InfluxDB Output error

I have telegraf configured to take inputs from a kafka topic and writing output to influxdb. It has been working for months and lately we have seen multiple issues with the agent and reading a few blogs saw a particular version fixed this issue. I was running telegraf v1.3.2 and upgraded to 1.11.5 then started to see some warnings as below:

Mar 12 02:06:39 ip-10-204-29-53 telegraf: 2020-03-12T02:06:39Z W! [outputs.influxdb] Metric buffer overflow; 34514 metrics have been dropped
Mar 12 02:06:40 ip-10-204-29-53 telegraf: 2020-03-12T02:06:40Z W! [outputs.influxdb] Metric buffer overflow; 7732 metrics have been dropped

telegraf config:

[agent]
metric_buffer_limit = 15000

[[outputs.influxdb]]
urls = [“http://monitoring.amgen.com:18086”]
database = “aggregator”
retention_policy = “”
write_consistency = “any”
timeout = “5s”

[[outputs.influxdb]]
urls = [“http://monitoring.amgen.com:28086”]
database = “aggregator”
retention_policy = “”
write_consistency = “any”
timeout = “5s”

[[inputs.kafka_consumer]]

brokers = [“bk1.monitoring.amgen.com:9092”,“bk2.monitoring.amgen.com:9093”]

topics = [“telegraf”]

consumer_group = “telegraf_metrics_consumers”

offset = “oldest”

data_format = “influx”

max_message_len = 65536

[[inputs.kafka_consumer_legacy]]
topics = [“telegraf”]
zookeeper_peers = [“zk4.monitoring.devops.amgen.com:2181”,“zk5.monitoring.devops.amgen.com:2181”,“zk6.monitoring.devops.amgen.com:2181”]
zookeeper_chroot = “”
consumer_group = “telegraf_metrics_consumers”
offset = “newest”
data_format = “influx”
max_message_len = 6553600

I am getting the same error trying to scrape metrics from Prometheus. Any updates on this or any configuration fixes available for the resolution of this ?

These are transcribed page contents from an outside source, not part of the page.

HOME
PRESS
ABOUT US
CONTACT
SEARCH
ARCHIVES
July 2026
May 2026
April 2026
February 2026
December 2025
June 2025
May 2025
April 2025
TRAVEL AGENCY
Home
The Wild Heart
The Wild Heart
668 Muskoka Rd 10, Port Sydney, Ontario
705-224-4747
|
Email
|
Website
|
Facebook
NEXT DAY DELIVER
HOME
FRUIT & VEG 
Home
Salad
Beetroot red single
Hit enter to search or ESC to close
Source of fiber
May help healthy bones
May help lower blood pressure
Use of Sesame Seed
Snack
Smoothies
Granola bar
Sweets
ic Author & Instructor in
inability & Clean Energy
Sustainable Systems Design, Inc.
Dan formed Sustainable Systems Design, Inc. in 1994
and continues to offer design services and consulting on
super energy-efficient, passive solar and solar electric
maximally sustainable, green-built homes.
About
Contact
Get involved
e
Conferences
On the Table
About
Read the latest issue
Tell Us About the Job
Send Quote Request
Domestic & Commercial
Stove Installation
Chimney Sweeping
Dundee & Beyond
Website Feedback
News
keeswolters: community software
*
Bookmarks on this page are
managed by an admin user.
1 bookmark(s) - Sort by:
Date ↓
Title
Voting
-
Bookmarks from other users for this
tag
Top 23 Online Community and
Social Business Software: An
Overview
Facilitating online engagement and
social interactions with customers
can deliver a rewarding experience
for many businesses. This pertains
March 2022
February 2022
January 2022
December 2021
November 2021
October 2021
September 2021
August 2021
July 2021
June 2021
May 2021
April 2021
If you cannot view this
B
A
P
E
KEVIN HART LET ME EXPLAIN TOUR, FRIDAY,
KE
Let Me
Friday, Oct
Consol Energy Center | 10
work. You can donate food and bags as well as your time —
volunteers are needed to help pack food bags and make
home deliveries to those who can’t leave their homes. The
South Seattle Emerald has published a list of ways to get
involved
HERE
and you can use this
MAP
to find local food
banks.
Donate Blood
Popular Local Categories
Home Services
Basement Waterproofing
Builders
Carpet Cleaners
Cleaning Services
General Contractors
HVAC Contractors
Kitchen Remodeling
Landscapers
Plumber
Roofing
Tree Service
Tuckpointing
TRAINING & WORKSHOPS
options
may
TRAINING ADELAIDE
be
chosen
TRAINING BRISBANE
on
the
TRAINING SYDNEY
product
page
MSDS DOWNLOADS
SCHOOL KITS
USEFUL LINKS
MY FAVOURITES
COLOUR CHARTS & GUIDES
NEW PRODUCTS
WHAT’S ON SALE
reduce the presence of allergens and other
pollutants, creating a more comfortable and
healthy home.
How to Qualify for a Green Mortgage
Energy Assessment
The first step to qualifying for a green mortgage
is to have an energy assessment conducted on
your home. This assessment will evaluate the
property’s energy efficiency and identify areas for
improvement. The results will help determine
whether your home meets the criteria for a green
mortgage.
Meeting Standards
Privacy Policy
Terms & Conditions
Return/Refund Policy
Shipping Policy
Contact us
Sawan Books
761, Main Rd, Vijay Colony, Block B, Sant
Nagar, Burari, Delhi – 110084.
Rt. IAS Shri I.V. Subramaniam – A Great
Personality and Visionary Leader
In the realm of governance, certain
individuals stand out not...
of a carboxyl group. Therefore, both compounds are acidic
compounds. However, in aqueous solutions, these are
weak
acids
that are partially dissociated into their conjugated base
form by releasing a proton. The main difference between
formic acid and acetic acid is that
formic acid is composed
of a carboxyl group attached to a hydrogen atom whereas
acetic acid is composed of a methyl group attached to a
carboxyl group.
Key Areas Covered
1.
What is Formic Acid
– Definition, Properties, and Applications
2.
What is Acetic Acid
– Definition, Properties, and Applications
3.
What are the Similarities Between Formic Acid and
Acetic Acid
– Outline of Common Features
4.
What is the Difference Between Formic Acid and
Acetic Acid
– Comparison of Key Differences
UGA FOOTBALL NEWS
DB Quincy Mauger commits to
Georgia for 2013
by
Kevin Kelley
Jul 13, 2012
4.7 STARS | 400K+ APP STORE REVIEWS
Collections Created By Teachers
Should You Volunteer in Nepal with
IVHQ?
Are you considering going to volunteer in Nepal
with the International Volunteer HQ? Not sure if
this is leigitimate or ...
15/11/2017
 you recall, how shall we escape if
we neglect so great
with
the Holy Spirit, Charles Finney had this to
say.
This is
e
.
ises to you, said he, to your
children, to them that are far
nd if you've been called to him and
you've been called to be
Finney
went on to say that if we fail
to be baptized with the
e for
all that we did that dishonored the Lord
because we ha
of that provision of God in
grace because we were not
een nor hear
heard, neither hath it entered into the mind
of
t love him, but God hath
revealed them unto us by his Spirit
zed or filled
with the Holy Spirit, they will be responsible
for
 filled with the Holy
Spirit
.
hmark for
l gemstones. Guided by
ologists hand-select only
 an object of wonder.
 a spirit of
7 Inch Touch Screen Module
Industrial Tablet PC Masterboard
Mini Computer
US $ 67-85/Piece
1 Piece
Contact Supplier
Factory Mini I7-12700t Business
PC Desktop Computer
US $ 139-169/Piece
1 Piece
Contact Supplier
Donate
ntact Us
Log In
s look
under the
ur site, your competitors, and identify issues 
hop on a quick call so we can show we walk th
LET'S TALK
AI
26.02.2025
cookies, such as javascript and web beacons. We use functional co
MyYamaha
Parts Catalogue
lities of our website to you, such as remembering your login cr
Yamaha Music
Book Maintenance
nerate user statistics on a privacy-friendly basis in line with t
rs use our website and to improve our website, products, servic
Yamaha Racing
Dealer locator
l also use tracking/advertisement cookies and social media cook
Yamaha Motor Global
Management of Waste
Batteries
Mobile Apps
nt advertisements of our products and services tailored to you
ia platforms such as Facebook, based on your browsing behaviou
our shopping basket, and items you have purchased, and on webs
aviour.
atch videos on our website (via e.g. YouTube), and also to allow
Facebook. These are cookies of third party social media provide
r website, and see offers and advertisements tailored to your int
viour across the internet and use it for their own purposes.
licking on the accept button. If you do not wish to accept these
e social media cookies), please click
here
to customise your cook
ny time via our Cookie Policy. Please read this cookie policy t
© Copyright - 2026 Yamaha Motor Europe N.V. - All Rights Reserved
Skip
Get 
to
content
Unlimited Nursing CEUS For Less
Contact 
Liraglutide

Here is what I get as output :

2020-09-22T11:58:13Z W! [outputs.influxdb] Metric buffer overflow; 55040 metrics have been dropped
2020-09-22T11:58:14Z W! [outputs.influxdb] Metric buffer overflow; 16189 metrics have been dropped
2020-09-22T11:58:14Z W! [outputs.influxdb] Metric buffer overflow; 9665 metrics have been dropped
2020-09-22T11:58:15Z W! [agent] [“outputs.influxdb”] did not complete within its flush interval
2020-09-22T11:58:15Z W! [outputs.influxdb] Metric buffer overflow; 31218 metrics have been dropped
2020-09-22T11:58:15Z W! [outputs.influxdb] Metric buffer overflow; 24285 metrics have been dropped

Thanks,

-Sreeni

Hello! The metrics are stored in a fixed sized ring buffer. If the outputs aren’t keeping up with the inputs, older metrics will be overwritten (“dropped”) from the buffer. You can increase the buffer size with the metric_buffer_limit config. This will increase telegraf’s memory usage.

The newer versions of telegraf surface buffer overflow errors better than earlier ones.

@philjb Thanks for the reply Philjb, I tried increasing the metric_buffer_limit from 30000 to 100000. still dropping. someone suggested to use the influxdb_v2 output plugin with content_encoding = gzip option. We are running influx 1.7.6. I am not sure if using the v2 would be compatible or not. Also just to try it out am looking thru the options, but I am not finding where I would refer the database name in the v2… any ideas ? can I use the same format as the outputs.influxdb ( v1 ) plugin syntax itself ?

Thanks,

-Sreeni

The v2 output plugin is for InfluxDB 2. I suspect you are using a 1.x version. The v1 output plugin supports gzip already.

Using gzip will help push requests out of telegraf faster. If you are still running into problems, I would increase the buffer size again. Potentially you should look at the network connection speed too.